La Taverna di Bacco, on Dublin's quays, is untouched by futurist food and molecular gastronomy. Thank heavens, writes Tom DoorleyIT WAS SLIGHTLY SURREAL TO HAVE TOSTRUGGLE TOSEE THE MENUIN THE LIGHT OF A GUTTERING CANDLE, BUT THE FOODWAS GOOD IN A PLEASANTLY OFFBEAT WAYFOOD
I'm very fond of egg and chips. I don't eat it very often, but when I do it's with relish. Figuratively speaking, of course. I tend to go for tomato ketchup, in fact, preferably organic. Heston Blumenthal, the molecular gastronomist who owns the Fat Duck, in Berkshire, injects some of his chips with ketchup, which strikes me as one of the less daft ideas to come out of the food-as-entertainment tendency.

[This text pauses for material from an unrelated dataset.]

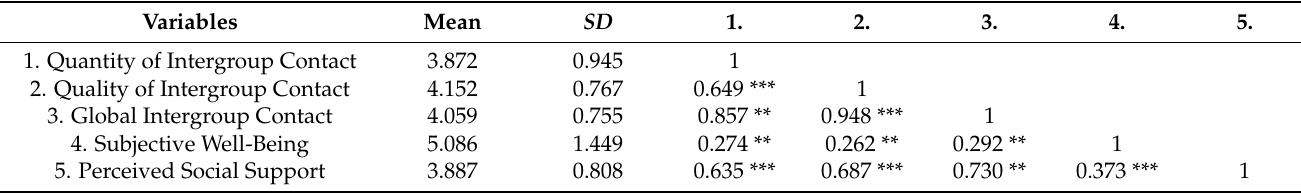
Table 1. Descriptive statistics and analysis ( N = 860).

I'm prompted to think of this by two experiences I had recently in Madrid. The first was sitting down to the speciality of the casa in a very traditional restaurant with the bizarre name of Handicap (56 Calle de General Oráa, nearest metro Avenida de América), where the well-heeled and elderly clientele looked as if they were still mourning Franco. The speciality is strips of jamón de serrano served with little cubes of olive-oil-fried spud and a couple of softly fried eggs. It was very good, even at the near Dublin price of €18. As a way of
serving eggs and chips it was almost as good
as it gets.
What put me in mind of Mr Blumenthal and his take on chips was a presentation by Ferran Adrià, of the restaurant El Bulli, at the Madrid Fusió"international gastronomic summit". Adrià is the original exponent of molecular gastronomy, although he denies that he coined the phrase. You have to book months ahead to eat his witty and weird taste combinations, and now that I have heard his apologia pro vita sua I'm not sure I want to go there.
Having told us about his use of chemicals and techniques from the industrial food business - and shown us how to wrap a raw egg yolk in crisp caramel - he opined that it will be only a matter of time before people go to restaurants "not to eat but to be entertained".
I'm sure the futurist Filippo Tommaso Marinetti was saying something similar in the 1930s, when he was promoting much the same kind of idea. Mortadella with nougat, as you will have noticed, never really caught on. And his virulent attack on pasta cut no ice with his fellow Italians, although Mussolini approved. Not because he really agreed that pasta causes lethargy, as Marinetti claimed, but because of the cost of wheat imports.
In the end, Marinetti's avant-garde cuisine was ruthlessly parodied in a competition to find the most revolting dishes imaginable. "Tram driver's glove en croute with a sauce of Brylcreem" was the runner-up. The winner was "a soup bowl of warm gin garnished with a single red hair". I defy anyone to better that.
Anyway, it's a relief to be able to report that neither futurist food nor molecular gastronomy has hit La Taverna di Bacco, one of the latest openings in Mick Wallace's Italian empire. Admittedly, it was slightly surreal to have to struggle to see the menu in the light of a guttering candle, but the food was good in a pleasantly offbeat way. And the lighting improved in the course of the evening.
A plate of faultless salami and prosciutto was the conventional foil to a potato puree wrapped in a long slice of slightly undercooked aubergine drizzled with very dark and unsweet chocolate sauce.
A main course of risotto with pancetta and plums cooked in red wine was ace, but only after it had been sprinkled liberally with Parmesan. The plums were a perfectly sharp and savoury counterpoint to the richness of the dish. Our other main course, of hand-cut gnocchi with prosciutto, was a touch bland but nevertheless generous and clearly home-made; the commercial variety are always suspiciously uniform in shape.
A shared zuppa inglese, hideously sweet and drenched in syrup, suggested that the inglese trifle on which we were all brought up - Bird's custard, sherry and all - has a distinct edge.
I should add that we merely grazed the surface of what appears to be an interesting and rather different menu. I will certainly be going back.
Espressos were superb; with a couple of glasses of white wine and a bottle of red, they brought the bill to €73.40.
La Taverna di Bacco, 24 Lower Ormond Quay, Dublin 1, 01-8730040
WINE CHOICE Mick Wallace has tried to introduce a bit of fun and excitement to his list. Our glasses of white Timorasso, from Piedmont (€6 a glass/€26.50 a bottle), combined generous fruit with steely, dry structure. Our Barbera d'Alba Pierin Valetta (€4/€18) was outstanding at the price: juicy but serious and utterly delicious. All of the wines are directly imported and otherwise unknown in Ireland, so I'm as yet unable to comment on the rest. If you want a bottle to take away you get 25 per cent off, or 35 per cent on six or more bottles.